# Prayers needed.



## kiwidave (Jul 20, 2009)

Very sad day for New Zealand


http://www.sunlive.co.nz/news/11386-deaths-christchurch-quake.html


----------



## 1976Cordoba (Sep 20, 2000)

Here's hoping for some miracles - sounds like a pretty bad one.


----------



## ParkRNDL (Mar 20, 2002)

they are in my thoughts and prayers. 

are earthquakes common there? i saw at least one other recent one mentioned on the web...

--rick


----------



## NTxSlotCars (May 27, 2008)

Prayers here too. Wow, the Earth has really been moving lately.


----------



## Lype Motorsport (Mar 14, 2004)

Our thoughts and prayers going out to all the familys in NZ. Kiwi, we hope you and yours are ok as well.


----------



## slotcarman12078 (Oct 3, 2008)

Holy crap!! Prayers en route!! Hoping for miracles!!


----------



## tjd241 (Jan 25, 2004)

*Terrible News KD...*

So far so good for you, your family, and friends?... Keep safe... We are hoping you can end up making the best of a bad situation.


----------



## aurora1 (Oct 6, 2008)

Prayers and best wishes for all New Zealanders. Hope all is well with kiwidave and his family and friends. Tough situation.


----------



## kiwidave (Jul 20, 2009)

Thank you guys! All good here where I am but worried about friends down that way. 65 lives lost. Unfortunately there will be more. 
Big thanks to the US for offering help already. And the American Hercules C130's based have been offered as well. 
Thanks again guys. The Utube link has some disturbing images. Very sad day in NZ. 

Cheers Dave.


----------



## Rolls (Jan 1, 2010)

Prayers out to y'all, Dave. Terrifying quake/aftershock. So sorry to hear about it.


----------



## Super Coupe (Feb 16, 2010)

Thoughts and prayers for all in NZ.
>Tom<


----------



## joegri (Feb 13, 2008)

tuff to concieve something as horrifieing as this happening in my town. but the video really sends it home. kiwi and friends we,re all pullin for ya and thought and prayers. hopefully the U.S. can pitch in what we can and then some. i think that is 2 quakes in 4 months. just hoping for the best for the good folk from N Z


----------



## Hilltop Raceway (Feb 12, 2006)

My prayers and thoughts are with you and your family and country. It's so sad to see destruction like this, knowing life is involved...RM


----------



## partspig (Mar 12, 2003)

My prayers go out to those in Christchurch. It is a sad day indeed!


----------



## GOODWRENCH88 (Feb 3, 2009)

Davo, I Saw It On The News Late Last Night. You Know How I Feel. I Saw The U.s. Was Sending In A Carrier Group. They Can Be A Big Help. Any Of The Kiwi Forum Guys About That Area? Dan


----------



## bobhch (Apr 22, 2007)

Dave my thoughts and prayers go out to you, your friends & all of New Zealand. 

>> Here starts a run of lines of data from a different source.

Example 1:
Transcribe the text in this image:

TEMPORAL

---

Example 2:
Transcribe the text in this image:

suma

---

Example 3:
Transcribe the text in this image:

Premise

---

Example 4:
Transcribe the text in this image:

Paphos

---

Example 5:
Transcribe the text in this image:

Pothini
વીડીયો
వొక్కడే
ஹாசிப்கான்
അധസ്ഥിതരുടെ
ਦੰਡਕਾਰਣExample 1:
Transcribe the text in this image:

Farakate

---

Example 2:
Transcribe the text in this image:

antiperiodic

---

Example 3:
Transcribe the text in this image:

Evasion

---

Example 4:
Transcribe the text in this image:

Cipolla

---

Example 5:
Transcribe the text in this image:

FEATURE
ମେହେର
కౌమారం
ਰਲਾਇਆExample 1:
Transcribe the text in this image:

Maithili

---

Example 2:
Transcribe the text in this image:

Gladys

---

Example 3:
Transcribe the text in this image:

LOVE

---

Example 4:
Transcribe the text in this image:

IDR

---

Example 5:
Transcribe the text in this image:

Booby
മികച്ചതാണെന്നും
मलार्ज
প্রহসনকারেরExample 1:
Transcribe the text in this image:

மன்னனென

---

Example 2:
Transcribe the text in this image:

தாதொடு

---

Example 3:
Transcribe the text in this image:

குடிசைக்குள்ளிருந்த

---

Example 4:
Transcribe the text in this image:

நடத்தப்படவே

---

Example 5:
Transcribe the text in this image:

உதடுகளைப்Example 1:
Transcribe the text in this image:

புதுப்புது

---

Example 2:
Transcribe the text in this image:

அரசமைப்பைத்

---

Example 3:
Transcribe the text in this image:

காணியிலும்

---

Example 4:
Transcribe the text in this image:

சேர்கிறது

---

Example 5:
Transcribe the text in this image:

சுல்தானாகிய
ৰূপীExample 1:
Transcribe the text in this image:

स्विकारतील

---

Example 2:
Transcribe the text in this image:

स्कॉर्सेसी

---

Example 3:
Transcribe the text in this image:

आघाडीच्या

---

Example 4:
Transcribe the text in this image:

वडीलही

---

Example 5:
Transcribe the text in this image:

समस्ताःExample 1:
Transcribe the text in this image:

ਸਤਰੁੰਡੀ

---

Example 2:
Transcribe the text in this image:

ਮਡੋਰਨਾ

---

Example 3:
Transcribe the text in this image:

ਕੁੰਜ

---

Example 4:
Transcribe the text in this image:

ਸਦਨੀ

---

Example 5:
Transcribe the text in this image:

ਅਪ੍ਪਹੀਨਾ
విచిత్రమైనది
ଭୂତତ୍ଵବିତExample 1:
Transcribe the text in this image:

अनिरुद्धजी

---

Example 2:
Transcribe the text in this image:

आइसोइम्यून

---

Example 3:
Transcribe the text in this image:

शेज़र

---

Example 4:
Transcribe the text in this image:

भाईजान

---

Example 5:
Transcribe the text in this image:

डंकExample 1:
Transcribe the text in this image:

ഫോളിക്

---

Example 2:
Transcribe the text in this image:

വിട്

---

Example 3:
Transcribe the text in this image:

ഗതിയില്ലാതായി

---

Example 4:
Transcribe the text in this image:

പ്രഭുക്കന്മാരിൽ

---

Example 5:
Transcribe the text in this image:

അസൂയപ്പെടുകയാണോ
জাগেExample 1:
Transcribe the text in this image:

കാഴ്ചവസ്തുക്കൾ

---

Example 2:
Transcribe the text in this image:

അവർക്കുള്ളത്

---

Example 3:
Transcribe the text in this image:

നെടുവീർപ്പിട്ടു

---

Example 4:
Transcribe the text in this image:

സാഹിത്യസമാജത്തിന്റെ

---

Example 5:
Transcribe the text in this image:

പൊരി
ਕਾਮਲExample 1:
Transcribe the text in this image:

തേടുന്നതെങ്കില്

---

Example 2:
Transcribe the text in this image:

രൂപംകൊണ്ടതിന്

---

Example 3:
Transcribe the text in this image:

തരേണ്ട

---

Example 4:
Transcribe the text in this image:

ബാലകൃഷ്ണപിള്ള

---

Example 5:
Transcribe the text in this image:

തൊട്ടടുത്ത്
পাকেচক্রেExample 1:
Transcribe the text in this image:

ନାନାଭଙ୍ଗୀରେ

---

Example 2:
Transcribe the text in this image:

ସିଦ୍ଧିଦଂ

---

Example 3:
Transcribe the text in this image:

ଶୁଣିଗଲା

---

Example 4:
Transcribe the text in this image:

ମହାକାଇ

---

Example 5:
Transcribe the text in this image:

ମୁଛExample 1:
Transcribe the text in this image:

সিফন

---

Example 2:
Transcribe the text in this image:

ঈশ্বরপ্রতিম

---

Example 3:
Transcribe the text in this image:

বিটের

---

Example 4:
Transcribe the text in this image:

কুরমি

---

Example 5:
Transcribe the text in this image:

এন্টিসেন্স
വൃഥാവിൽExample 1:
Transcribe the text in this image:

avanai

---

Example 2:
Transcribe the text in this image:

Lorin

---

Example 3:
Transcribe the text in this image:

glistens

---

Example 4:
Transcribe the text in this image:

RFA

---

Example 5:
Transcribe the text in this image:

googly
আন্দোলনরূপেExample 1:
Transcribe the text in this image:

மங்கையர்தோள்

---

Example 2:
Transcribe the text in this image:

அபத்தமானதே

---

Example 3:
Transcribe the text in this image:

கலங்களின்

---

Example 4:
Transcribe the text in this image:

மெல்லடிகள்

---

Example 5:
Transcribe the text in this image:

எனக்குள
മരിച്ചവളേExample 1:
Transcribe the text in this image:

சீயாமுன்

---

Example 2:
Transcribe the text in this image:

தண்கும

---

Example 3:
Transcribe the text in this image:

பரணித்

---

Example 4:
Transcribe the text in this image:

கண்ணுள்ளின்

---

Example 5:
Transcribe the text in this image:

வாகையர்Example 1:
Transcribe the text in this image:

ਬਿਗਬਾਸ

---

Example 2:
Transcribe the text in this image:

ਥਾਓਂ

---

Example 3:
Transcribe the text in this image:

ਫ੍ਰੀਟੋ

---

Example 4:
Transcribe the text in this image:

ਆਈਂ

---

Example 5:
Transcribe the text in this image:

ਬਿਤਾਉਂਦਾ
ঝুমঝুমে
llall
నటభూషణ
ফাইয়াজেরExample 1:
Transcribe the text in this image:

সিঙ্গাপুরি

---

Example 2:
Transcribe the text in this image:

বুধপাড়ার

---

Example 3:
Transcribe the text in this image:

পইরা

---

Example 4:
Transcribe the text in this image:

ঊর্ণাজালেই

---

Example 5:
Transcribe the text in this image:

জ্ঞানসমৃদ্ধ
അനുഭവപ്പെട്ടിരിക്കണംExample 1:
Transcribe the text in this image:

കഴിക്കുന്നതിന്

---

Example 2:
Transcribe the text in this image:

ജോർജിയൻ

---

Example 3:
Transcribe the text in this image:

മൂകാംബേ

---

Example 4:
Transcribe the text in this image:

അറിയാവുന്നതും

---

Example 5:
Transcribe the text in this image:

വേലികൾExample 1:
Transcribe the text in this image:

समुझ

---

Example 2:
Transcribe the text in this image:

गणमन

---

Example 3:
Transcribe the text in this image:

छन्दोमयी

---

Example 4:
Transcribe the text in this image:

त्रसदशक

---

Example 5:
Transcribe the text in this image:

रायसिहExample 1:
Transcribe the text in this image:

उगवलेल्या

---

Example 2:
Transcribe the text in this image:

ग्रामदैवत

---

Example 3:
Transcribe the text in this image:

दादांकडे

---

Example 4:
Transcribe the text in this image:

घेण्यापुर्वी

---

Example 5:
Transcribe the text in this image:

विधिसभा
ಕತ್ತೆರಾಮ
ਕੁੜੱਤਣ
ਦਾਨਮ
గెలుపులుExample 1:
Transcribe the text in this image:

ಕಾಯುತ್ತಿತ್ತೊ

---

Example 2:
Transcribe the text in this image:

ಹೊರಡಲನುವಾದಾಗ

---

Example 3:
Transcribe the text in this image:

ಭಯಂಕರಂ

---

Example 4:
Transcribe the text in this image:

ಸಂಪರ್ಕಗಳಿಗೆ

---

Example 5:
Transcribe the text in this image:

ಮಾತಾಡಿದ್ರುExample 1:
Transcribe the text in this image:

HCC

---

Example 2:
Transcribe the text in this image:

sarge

As joegri stated it is hard to imagine something like this happening in my town. Very sad.


----------



## XracerHO (Feb 6, 2008)

Our prayers & hopes for the best, go out to the good folk of New Zealand at this sad time. ..RL


----------



## alpink (Aug 22, 2010)

best vibes out to all


----------



## GOODWRENCH88 (Feb 3, 2009)

Davo We Hear The Loss Is Growin Considerably. Your Friends Here At Hobby Talk Are With You. If I Can Help In Any Way I`d Like To Hear It. Yankiwidan


----------



## GOODWRENCH88 (Feb 3, 2009)

Any News Dave? Dan


----------



## 1scalevolvo (Feb 5, 2004)

Prayers to you & all in NZ !!


Neal:dude: & Stasi


----------



## win43 (Aug 28, 2006)

My thoughts are with you and all your country mates.


----------



## CTSV OWNER (Dec 27, 2009)

Oh geeze that looks like a real mess. Best of luck there. If you need any care boxes let us know. 

Dave


----------



## kiwidave (Jul 20, 2009)

Thanks very much for your thoughts guys! 4.3 Million people live in NZ. In the week since the earthquake the NZ Red Cross appeal(only one of many appeals) has raised 15 million dollars so far. I am so proud of this little country right now!

Link is to a slideshow!

http://www.msnbc.msn.com/id/41710671


----------



## jtslot (Apr 3, 2010)

All our hopes and Prayers go out to all in NZ,


----------



## Joe65SkylarkGS (Feb 15, 2010)

Dave if there is anything you can see we can help with just ask. Anything


----------



## fordcowboy (Dec 27, 1999)

May recovery happen quickly. You & yours are in our prayers.


----------



## GOODWRENCH88 (Feb 3, 2009)

I`m here dave


----------